Multiply -4 times 4.

z=\frac{-8±\sqrt{64-48}}{2\times 4}

Multiply -16 times 3.

z=\frac{-8±\sqrt{16}}{2\times 4}

Add 64 to -48.

z=\frac{-8±4}{2\times 4}

Take the square root of 16.

z=\frac{-8±4}{8}

Multiply 2 times 4.

z=-\frac{4}{8}

Now solve the equation z=\frac{-8±4}{8} when ± is plus. Add -8 to 4.

z=-\frac{1}{2}

Reduce the fraction \frac{-4}{8} to lowest terms by extracting and canceling out 4.

z=-\frac{12}{8}

Now solve the equation z=\frac{-8±4}{8} when ± is minus. Subtract 4 from -8.

z=-\frac{3}{2}

Reduce the fraction \frac{-12}{8} to lowest terms by extracting and canceling out 4.

z=-\frac{1}{2} z=-\frac{3}{2}

The equation is now solved.

7z^{2}+8z+3-3z^{2}=0

Subtract 3z^{2} from both sides.

4z^{2}+8z+3=0

Combine 7z^{2} and -3z^{2} to get 4z^{2}.

4z^{2}+8z=-3

Subtract 3 from both sides.
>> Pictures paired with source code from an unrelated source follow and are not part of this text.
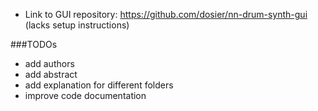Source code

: * Link to GUI repository: https://github.com/dosier/nn-drum-synth-gui (lacks setup instructions)

###TODOs
- add authors
- add abstract
- add explanation for different folders
- improve code documentation
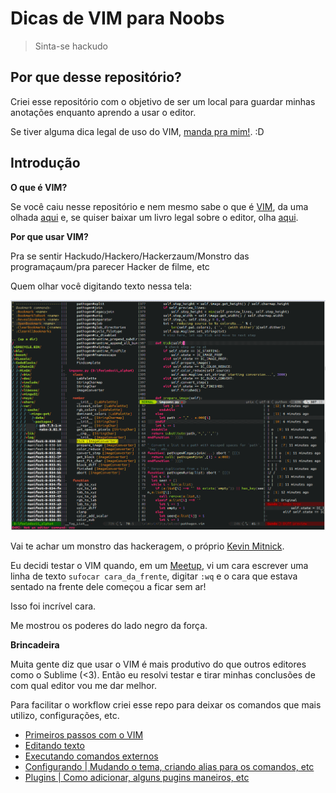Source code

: # Dicas de VIM para Noobs

> Sinta-se hackudo

## Por que desse repositório?

Criei esse repositório com o objetivo de ser um local para guardar minhas anotações enquanto aprendo a usar o editor.

Se tiver alguma dica legal de uso do VIM, [manda pra mim!](mailto:w.oliveira542@gmail.com). :D

## Introdução

**O que é VIM?**

Se você caiu nesse repositório e nem mesmo sabe o que é [VIM](http://www.vim.org/), da uma olhada [aqui](http://aurelio.net/vim/vi-vim-venci.html) e, se quiser baixar um livro legal sobre o editor, olha [aqui](https://code.google.com/p/vimbook/downloads/list).

**Por que usar VIM?**

Pra se sentir Hackudo/Hackero/Hackerzaum/Monstro das programaçaum/pra parecer Hacker de filme, etc

Quem olhar você digitando texto nessa tela:

![VIM](./images/vim-hackudo.gif "Imagem do editor VIM com um arquivo aberto.")


Vai te achar um monstro das hackeragem, o próprio [Kevin Mitnick](https://en.wikipedia.org/wiki/Kevin_Mitnick "Kevin Mitnick, o Hackudo monstraum.").

Eu decidi testar o VIM quando, em um [Meetup](meetup.com/ "Site meetup.com."), vi um cara escrever uma linha de texto `sufocar cara_da_frente`, digitar `:wq` e o cara que estava sentado na frente dele começou a ficar sem ar!

Isso foi incrível cara.

Me mostrou os poderes do lado negro da força.

**Brincadeira**

Muita gente diz que usar o VIM é mais produtivo do que outros editores como o Sublime (<3). Então eu resolvi testar e tirar minhas conclusões de com qual editor vou me dar melhor.

Para facilitar o workflow criei esse repo para deixar os comandos que mais utilizo, configurações, etc.

- [Primeiros passos com o VIM](./chapters/initial.md "Primeiros passos com o VIM")
- [Editando texto](./chapters/files.md "Editando texto")
- [Executando comandos externos](./chapters/external_comands.md "Executando comandos externos")
- [Configurando | Mudando o tema, criando alias para os comandos, etc](./chapters/config.md "Configurando o VIM")
- [Plugins | Como adicionar, alguns pugins maneiros, etc](./chapters/plugins.md "Adicionando plugins")
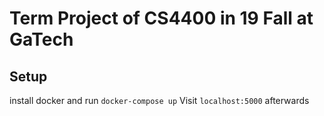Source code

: # Term Project of CS4400 in 19 Fall at GaTech

## Setup

install docker and run `docker-compose up`
Visit `localhost:5000` afterwards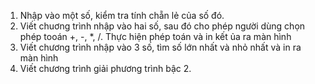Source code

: 1. Nhập vào một số, kiểm tra tính chẵn lẻ của số đó.
2. Viết chuơng trình nhập vào hai số, sau đó cho phép người dùng chọn phép tooán +, -, *, /. Thực hiện phép toán và in kết ủa ra màn hình
3. Viết chương trình nhập vào 3 số, tìm số lớn nhất và nhỏ nhất và in ra màn hình
4. Viết chương trình giải phương trình bậc 2.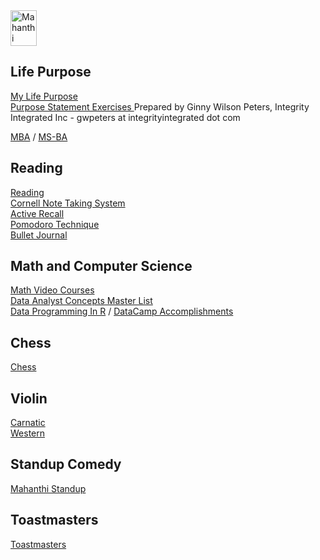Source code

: <img src="https://mahanthibukkapatnam.github.io/pictures/BukkapatnamMahanthi.jpg" alt="Mahanthi" height="57" width="42">

## Life Purpose
[My Life Purpose ](https://mahanthibukkapatnam.github.io/lifepurpose/MahanthiBukkapatnam.pdf) <br>
[Purpose Statement Exercises ](https://mahanthibukkapatnam.github.io/lifepurpose/PurposeStatementExercises.doc) Prepared by Ginny Wilson Peters, Integrity Integrated Inc - gwpeters at integrityintegrated dot com <br>


[MBA](https://mahanthibukkapatnam.github.io/mba) / 
[MS-BA](https://mahanthibukkapatnam.github.io/education/msba.html)<br>

## Reading
[Reading](https://mahanthibukkapatnam.github.io/education/reading/howtoread.html) <br>
[Cornell Note Taking System](https://mahanthibukkapatnam.github.io/education/reading/cnts.html) <br>
[Active Recall](https://mahanthibukkapatnam.github.io/education/reading/ac.html) <br>
[Pomodoro Technique](https://francescocirillo.com/pages/pomodoro-technique) <br>
[Bullet Journal](https://bulletjournal.com/) <br>

## Math and Computer Science
[Math Video Courses](https://mahanthibukkapatnam.github.io/education/math.html) <br>
[Data Analyst Concepts Master List](https://mahanthibukkapatnam.github.io/education/DataAnalystConceptMasterList.html) <br>
[Data Programming In R](https://mahanthibukkapatnam.github.io/DataProgrammingInR) / [DataCamp Accomplishments](https://mahanthibukkapatnam.github.io/DataProgrammingInR/DataCamp)

## Chess
[Chess](https://mahanthibukkapatnam.github.io/chess/chess.html) <br>

## Violin
[Carnatic](https://mahanthibukkapatnam.github.io/music/cviolin.html) <br>
[Western](https://mahanthibukkapatnam.github.io/music/wviolin.html) <br>

## Standup Comedy
[Mahanthi Standup](https://www.youtube.com/watch?v=Ly6ncp9FqYo&list=PL52zVFX00xnjXi291Oj9ALCHm0Dj-aCZW) <br>

## Toastmasters
[Toastmasters](https://mahanthibukkapatnam.github.io/tm/tm.html) <br>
Anything subtracted from zero gives its negation.

\frac{4z^{2}+8z}{4}=-\frac{3}{4}

Divide both sides by 4.

z^{2}+\frac{8}{4}z=-\frac{3}{4}

Dividing by 4 undoes the multiplication by 4.

z^{2}+2z=-\frac{3}{4}

Divide 8 by 4.

z^{2}+2z+1^{2}=-\frac{3}{4}+1^{2}

Divide 2, the coefficient of the x term, by 2 to get 1. Then add the square of 1 to both sides of the equation. This step makes the left hand side of the equation a perfect square.

z^{2}+2z+1=-\frac{3}{4}+1

Square 1.

z^{2}+2z+1=\frac{1}{4}

Add -\frac{3}{4} to 1.

\left(z+1\right)^{2}=\frac{1}{4}

Factor z^{2}+2z+1. In general, when x^{2}+bx+c is a perfect square, it can always be factored as \left(x+\frac{b}{2}\right)^{2}.

\sqrt{\left(z+1\right)^{2}}=\sqrt{\frac{1}{4}}

Take the square root of both sides of the equation.

z+1=\frac{1}{2} z+1=-\frac{1}{2}

Simplify.

z=-\frac{1}{2} z=-\frac{3}{2}

Subtract 1 from both sides of the equation.